═══ Text shown
Обсуждение: AUTOVACUUM after purging a lot of records

Поиск
Список
Период
Сортировка

AUTOVACUUM after purging a lot of records

От
Jeni Fifrick
Дата:

Dear Postgres gurus,

 

Yesterday, we run a purging process to purge a big number of records from one table (transaction_log).

The purging process run several times  between 3 PM to 5 PM, and another one scheduled at 2 AM..

No of records was purge from 63,350,117 to  6,854,768 .

 

The “autovacuum : VACUUM ANALYZE” was automatically started  at 16:15.

While the autovacuum running, there are several purging process run.

The autovacuum process is still running now.(so, it’s been running for about 23 hours).

This is from pg_stat_activity:

datid |   datname   | procpid | usesysid |   usename   |     application_name     | client_addr  | client_hostname | client_port |         backend

_start         |          xact_start           |          query_start          | waiting |                   current_query

-------+-------------+---------+----------+-------------+--------------------------+--------------+-----------------+-------------+----------------

---------------+-------------------------------+-------------------------------+---------+---------------------------------------------------

16390 | tms         |   22135 |       10 | postgres    |                          |              |                 |             | 2013-12-12 16:1

5:09.413137-05 | 2013-12-12 16:15:09.435742-05 | 2013-12-12 16:15:09.435742-05 | f       | autovacuum: VACUUM ANALYZE public.transaction_log

 

 

My questions:

1.       Is it normal for vacumm to run that long (23 hour)? Is there a way to verify whether the vacuum process is running properly and making any progress?
If NOT, what should I do?

2.       Can I increase the maintenance_work_mem parameter to make the existing process faster? Will it affect the existing process?
(I believe this parameter can be changed with reload command only?)

3.       Do you think it’s better to do VACUUM FULL, consider the amount of records deleted?

4.       Any other input/recommendation you can give us?

We’re using Vpostgres version 9.1.3 on CentOS 6.3. 12 cores and 64 GB memory.

But, we’re using default setup.

Thank you in advance for your help. Please let me know if you need any other information.

 

Thank you,

Jeni

I’m new to Postgres..  :)

 

Re: AUTOVACUUM after purging a lot of records

От
Kevin Grittner
Дата:
Jeni Fifrick <jfifrick@incomm.com> wrote:

> Is it normal for vacumm to run that long (23 hour)?
══════
**Instruction A**
Copy out the records verbatim, everything from the start of the records down to and including the line containing "Днём воздух прогреется до +20…+25 градусов.".
═══ Records supplied
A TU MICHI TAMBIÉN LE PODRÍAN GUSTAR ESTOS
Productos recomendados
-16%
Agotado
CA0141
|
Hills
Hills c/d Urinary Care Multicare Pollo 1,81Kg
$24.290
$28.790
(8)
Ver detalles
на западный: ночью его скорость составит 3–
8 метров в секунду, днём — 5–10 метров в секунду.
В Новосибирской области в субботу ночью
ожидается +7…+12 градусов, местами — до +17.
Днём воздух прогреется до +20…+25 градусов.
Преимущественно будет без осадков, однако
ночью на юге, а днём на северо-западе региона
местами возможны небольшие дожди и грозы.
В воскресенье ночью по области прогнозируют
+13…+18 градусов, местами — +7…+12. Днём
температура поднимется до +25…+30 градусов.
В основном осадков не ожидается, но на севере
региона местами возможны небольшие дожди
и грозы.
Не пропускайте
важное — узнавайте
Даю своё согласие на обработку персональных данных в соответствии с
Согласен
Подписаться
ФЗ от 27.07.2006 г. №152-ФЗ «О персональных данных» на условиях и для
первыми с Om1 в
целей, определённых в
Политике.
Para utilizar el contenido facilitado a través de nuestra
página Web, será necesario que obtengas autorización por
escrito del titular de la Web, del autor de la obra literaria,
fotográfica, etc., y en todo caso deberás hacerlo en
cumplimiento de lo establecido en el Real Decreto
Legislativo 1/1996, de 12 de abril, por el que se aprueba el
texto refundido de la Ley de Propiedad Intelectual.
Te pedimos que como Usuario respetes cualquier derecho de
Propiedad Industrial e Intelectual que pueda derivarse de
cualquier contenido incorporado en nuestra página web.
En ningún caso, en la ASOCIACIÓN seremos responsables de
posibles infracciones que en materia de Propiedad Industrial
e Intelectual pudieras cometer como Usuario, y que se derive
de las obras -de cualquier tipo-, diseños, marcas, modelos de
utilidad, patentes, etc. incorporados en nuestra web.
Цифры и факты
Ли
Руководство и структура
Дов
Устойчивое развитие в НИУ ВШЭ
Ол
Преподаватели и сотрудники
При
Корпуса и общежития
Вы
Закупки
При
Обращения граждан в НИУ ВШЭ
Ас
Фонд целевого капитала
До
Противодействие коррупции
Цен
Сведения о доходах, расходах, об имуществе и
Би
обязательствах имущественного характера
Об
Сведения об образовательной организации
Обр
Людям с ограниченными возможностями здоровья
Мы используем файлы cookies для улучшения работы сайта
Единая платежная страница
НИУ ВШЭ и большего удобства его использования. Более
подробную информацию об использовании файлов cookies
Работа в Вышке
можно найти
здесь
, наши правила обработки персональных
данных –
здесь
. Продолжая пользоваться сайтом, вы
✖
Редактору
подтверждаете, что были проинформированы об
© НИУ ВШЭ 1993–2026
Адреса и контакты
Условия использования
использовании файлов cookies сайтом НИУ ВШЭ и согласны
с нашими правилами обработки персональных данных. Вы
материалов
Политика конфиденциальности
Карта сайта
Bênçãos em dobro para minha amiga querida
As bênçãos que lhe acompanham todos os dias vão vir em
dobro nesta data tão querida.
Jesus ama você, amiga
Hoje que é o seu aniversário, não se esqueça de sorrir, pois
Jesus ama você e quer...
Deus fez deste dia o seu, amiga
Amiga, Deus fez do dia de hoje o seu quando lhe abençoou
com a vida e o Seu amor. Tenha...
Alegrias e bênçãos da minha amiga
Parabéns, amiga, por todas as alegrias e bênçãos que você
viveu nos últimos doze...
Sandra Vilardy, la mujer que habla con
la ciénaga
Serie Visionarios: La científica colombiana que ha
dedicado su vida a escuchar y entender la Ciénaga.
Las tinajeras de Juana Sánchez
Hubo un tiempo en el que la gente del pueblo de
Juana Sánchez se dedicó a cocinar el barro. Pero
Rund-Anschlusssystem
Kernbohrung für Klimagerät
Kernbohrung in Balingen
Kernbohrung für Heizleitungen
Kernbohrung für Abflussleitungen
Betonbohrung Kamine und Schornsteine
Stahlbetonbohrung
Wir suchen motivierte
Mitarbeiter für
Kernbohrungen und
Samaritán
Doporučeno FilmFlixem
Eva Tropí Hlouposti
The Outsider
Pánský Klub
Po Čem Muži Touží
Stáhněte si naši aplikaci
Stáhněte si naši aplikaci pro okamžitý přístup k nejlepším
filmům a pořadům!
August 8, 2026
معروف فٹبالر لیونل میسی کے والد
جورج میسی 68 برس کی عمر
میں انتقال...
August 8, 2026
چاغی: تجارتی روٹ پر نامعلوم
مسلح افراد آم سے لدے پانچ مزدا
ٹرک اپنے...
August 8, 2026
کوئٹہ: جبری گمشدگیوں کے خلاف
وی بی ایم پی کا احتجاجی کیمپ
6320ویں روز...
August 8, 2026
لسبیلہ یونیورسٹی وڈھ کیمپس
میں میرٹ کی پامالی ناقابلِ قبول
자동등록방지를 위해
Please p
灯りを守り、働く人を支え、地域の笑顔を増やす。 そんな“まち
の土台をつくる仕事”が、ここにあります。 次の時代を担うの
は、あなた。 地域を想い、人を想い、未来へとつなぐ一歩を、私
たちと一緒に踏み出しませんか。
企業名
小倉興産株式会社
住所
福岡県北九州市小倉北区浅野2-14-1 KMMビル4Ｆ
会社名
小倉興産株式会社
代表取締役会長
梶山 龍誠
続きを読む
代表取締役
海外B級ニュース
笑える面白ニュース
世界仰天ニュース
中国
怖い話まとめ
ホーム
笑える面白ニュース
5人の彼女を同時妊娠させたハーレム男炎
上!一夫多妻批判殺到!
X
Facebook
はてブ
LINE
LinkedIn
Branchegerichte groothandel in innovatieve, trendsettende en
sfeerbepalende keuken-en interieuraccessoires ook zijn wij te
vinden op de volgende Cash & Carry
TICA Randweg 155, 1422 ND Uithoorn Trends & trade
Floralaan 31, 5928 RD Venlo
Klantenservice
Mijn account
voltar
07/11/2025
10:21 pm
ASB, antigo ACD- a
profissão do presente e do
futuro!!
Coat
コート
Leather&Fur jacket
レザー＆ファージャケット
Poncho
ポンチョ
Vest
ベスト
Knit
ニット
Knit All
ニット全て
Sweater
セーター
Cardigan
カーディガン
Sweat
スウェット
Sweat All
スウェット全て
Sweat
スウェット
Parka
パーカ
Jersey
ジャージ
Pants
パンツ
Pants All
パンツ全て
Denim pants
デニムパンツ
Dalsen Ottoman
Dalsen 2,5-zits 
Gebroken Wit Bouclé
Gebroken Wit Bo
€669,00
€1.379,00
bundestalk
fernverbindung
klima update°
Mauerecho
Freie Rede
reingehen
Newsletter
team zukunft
══════
**Instruction B**
Reproduce the autovacuum thread, everything from "5:09.413137-05 | 2013-12-12" down to "should I do?", with "progress" replaced by "headway".

**Written answer A**
A TU MICHI TAMBIÉN LE PODRÍAN GUSTAR ESTOS
Productos recomendados
-16%
Agotado
CA0141
|
Hills
Hills c/d Urinary Care Multicare Pollo 1,81Kg
$24.290
$28.790
(8)
Ver detalles
на западный: ночью его скорость составит 3–
8 метров в секунду, днём — 5–10 метров в секунду.
В Новосибирской области в субботу ночью
ожидается +7…+12 градусов, местами — до +17.
Днём воздух прогреется до +20…+25 градусов.

**Written answer B**
5:09.413137-05 | 2013-12-12 16:15:09.435742-05 | 2013-12-12 16:15:09.435742-05 | f       | autovacuum: VACUUM ANALYZE public.transaction_log

 

 

My questions:

1.       Is it normal for vacumm to run that long (23 hour)? Is there a way to verify whether the vacuum process is running properly and making any headway?
If NOT, what should I do?